===== RECORDS TO USE =====
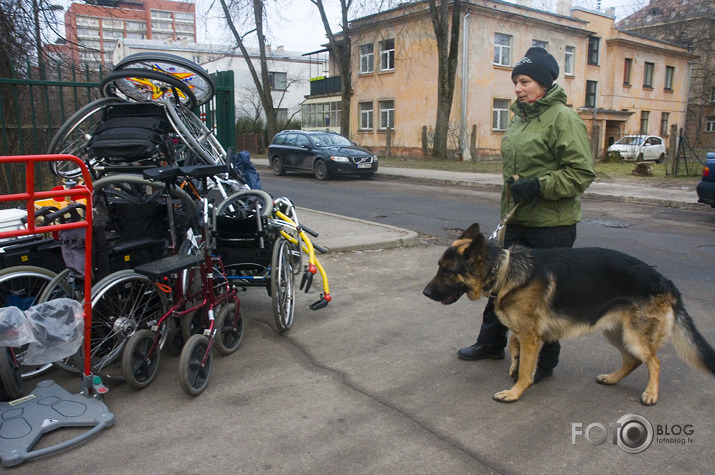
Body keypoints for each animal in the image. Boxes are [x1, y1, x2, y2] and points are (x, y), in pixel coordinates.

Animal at [426, 223, 715, 406]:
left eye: (448, 272)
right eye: (439, 267)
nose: (425, 292)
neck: (506, 271)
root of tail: (664, 280)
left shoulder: (531, 337)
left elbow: (526, 370)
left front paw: (515, 392)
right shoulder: (524, 333)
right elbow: (513, 345)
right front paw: (514, 366)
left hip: (635, 336)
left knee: (654, 362)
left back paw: (651, 394)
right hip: (615, 333)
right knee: (633, 360)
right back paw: (611, 378)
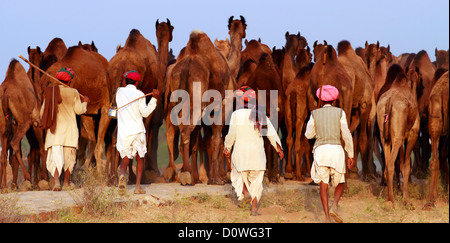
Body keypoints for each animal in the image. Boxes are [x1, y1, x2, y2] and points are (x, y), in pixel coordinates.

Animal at [0, 60, 45, 188]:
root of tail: (5, 93)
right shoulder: (36, 121)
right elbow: (42, 149)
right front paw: (44, 180)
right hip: (25, 121)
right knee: (15, 143)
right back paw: (27, 176)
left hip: (4, 125)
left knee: (4, 155)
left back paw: (5, 187)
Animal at [376, 64, 422, 203]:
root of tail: (389, 101)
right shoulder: (412, 134)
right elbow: (406, 166)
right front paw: (406, 198)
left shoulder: (401, 136)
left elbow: (401, 163)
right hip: (397, 137)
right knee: (391, 163)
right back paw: (391, 200)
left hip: (385, 136)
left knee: (387, 163)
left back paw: (388, 196)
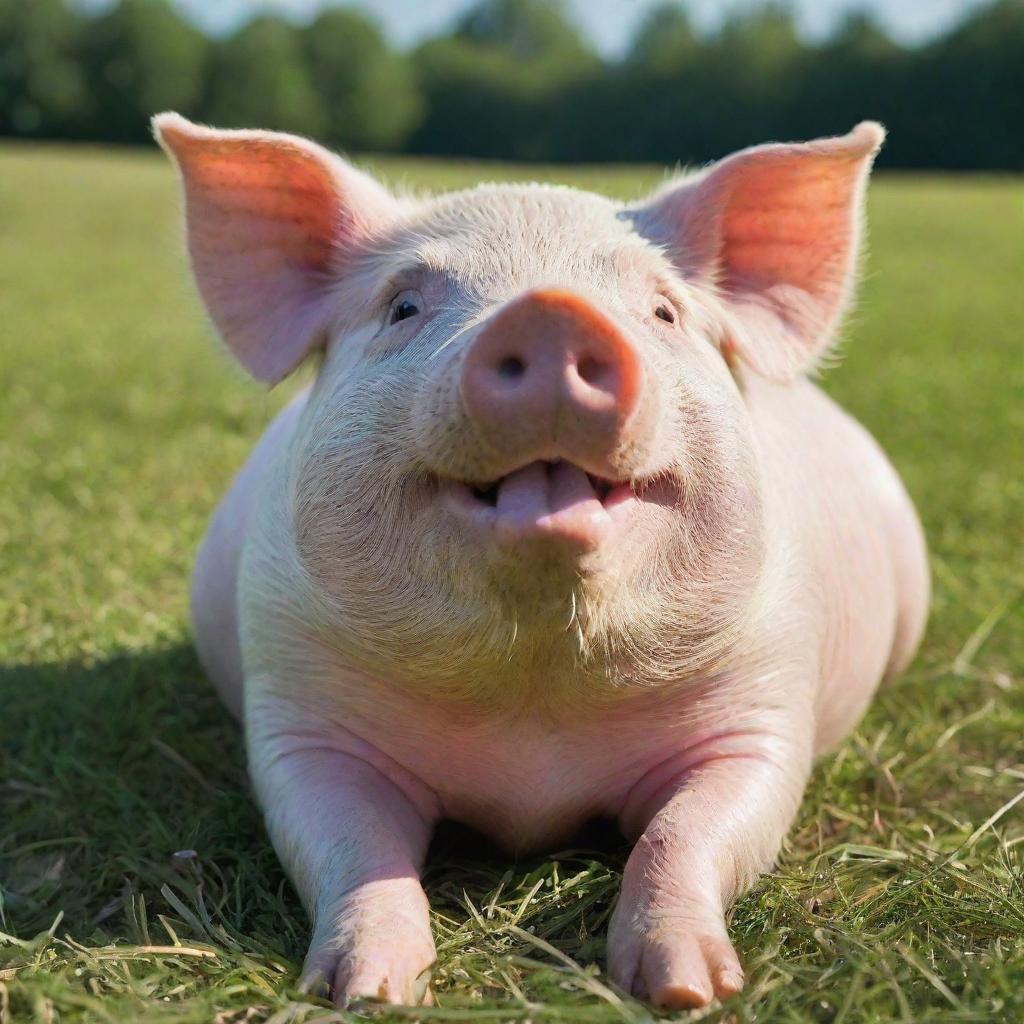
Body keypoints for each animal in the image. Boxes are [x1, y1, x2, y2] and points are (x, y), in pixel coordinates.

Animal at [151, 110, 929, 1007]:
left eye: (663, 311)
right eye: (403, 305)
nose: (551, 314)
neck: (534, 718)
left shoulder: (762, 709)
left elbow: (687, 832)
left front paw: (689, 992)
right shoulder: (298, 711)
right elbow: (354, 848)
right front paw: (370, 991)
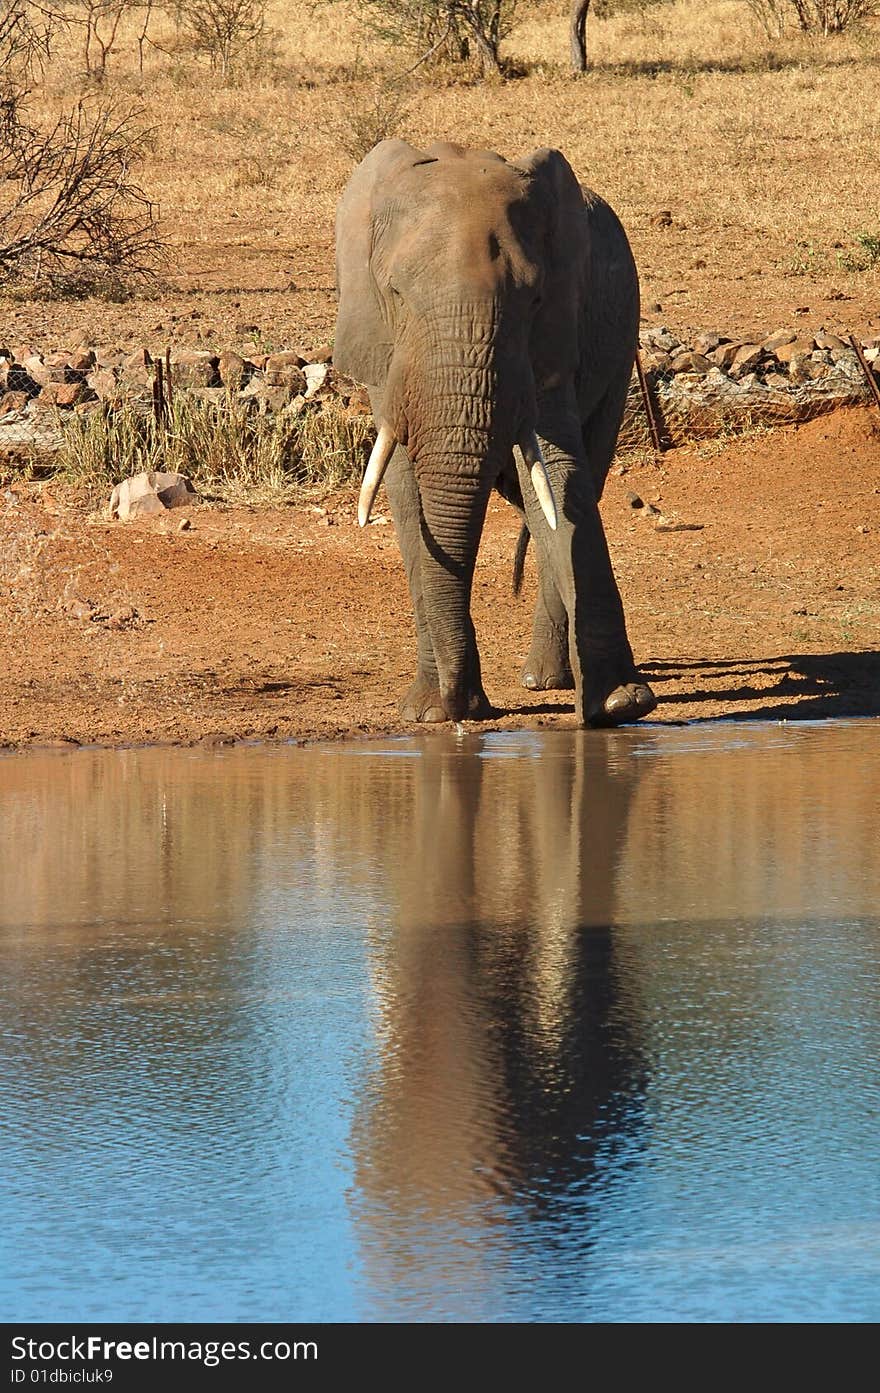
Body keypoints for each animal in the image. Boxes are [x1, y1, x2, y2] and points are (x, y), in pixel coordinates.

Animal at [332, 138, 657, 729]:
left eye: (533, 298)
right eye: (396, 293)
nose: (461, 709)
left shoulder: (549, 339)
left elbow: (557, 473)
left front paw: (621, 705)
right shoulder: (384, 348)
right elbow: (404, 485)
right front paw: (429, 712)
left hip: (621, 340)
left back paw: (547, 680)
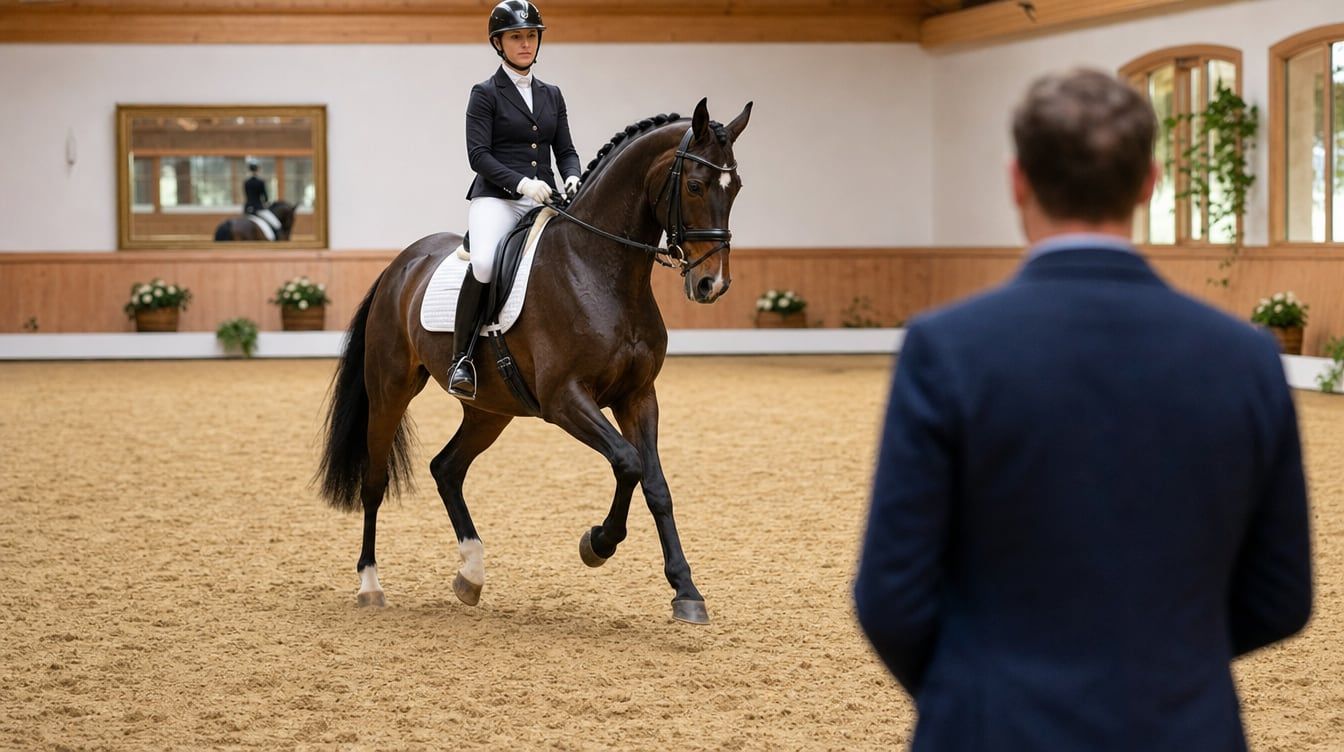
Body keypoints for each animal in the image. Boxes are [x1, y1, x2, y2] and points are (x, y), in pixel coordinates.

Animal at [316, 98, 751, 624]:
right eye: (694, 186)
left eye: (736, 187)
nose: (712, 285)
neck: (600, 269)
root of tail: (401, 264)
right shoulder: (564, 399)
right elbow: (627, 462)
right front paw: (597, 544)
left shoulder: (638, 396)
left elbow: (656, 484)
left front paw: (686, 590)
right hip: (390, 389)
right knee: (375, 481)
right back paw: (371, 584)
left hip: (489, 409)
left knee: (447, 468)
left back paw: (471, 575)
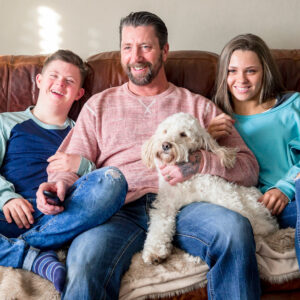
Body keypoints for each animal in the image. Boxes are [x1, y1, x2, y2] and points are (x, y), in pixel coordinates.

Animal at [142, 112, 278, 264]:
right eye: (165, 131)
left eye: (183, 134)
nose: (165, 145)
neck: (187, 183)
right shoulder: (165, 204)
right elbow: (159, 226)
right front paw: (154, 252)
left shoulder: (225, 194)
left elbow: (242, 212)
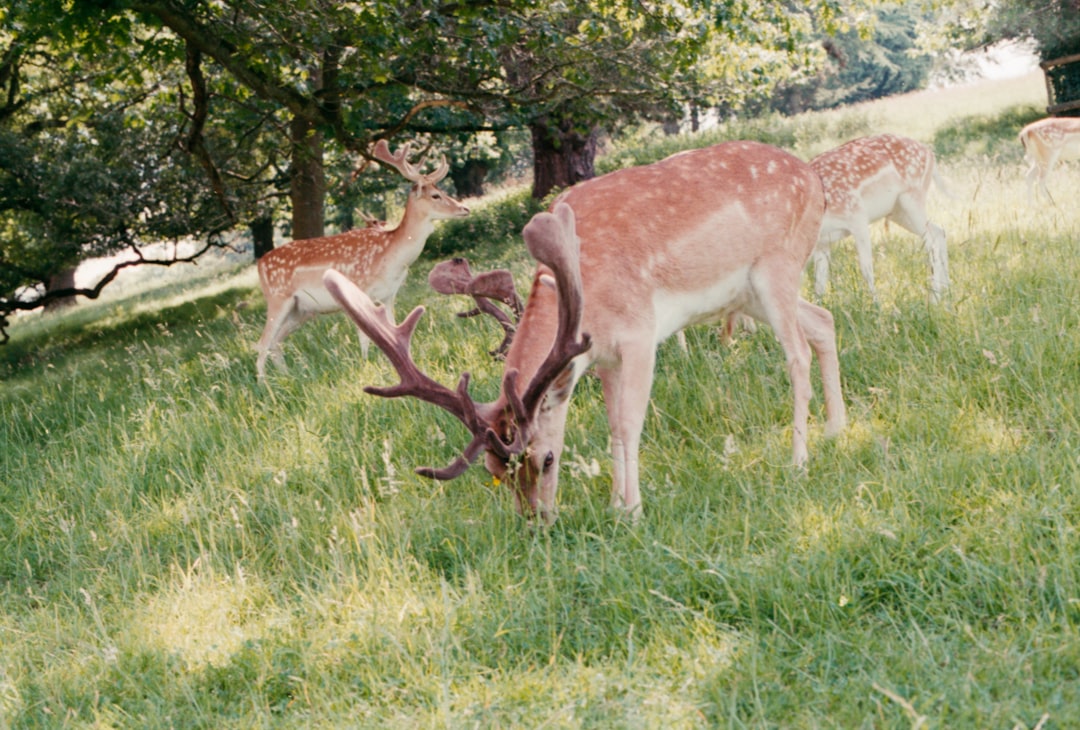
=====
### TASK REQUIREMENTS
Scan the records above for the lines holding "left eye: (736, 187)" and "left back paw: (471, 575)". Transcribe those two and every line between them word for word, and no others.

### EXPECTED ANSWER
left eye: (736, 187)
nose: (712, 285)
neck: (600, 269)
root of tail: (401, 264)
right shoulder: (564, 399)
right elbow: (627, 462)
right front paw: (597, 544)
left shoulder: (638, 396)
left elbow: (656, 484)
left front paw: (686, 590)
right hip: (390, 389)
right knee: (375, 481)
right back paw: (371, 584)
left hip: (489, 409)
left knee: (447, 468)
left back paw: (471, 575)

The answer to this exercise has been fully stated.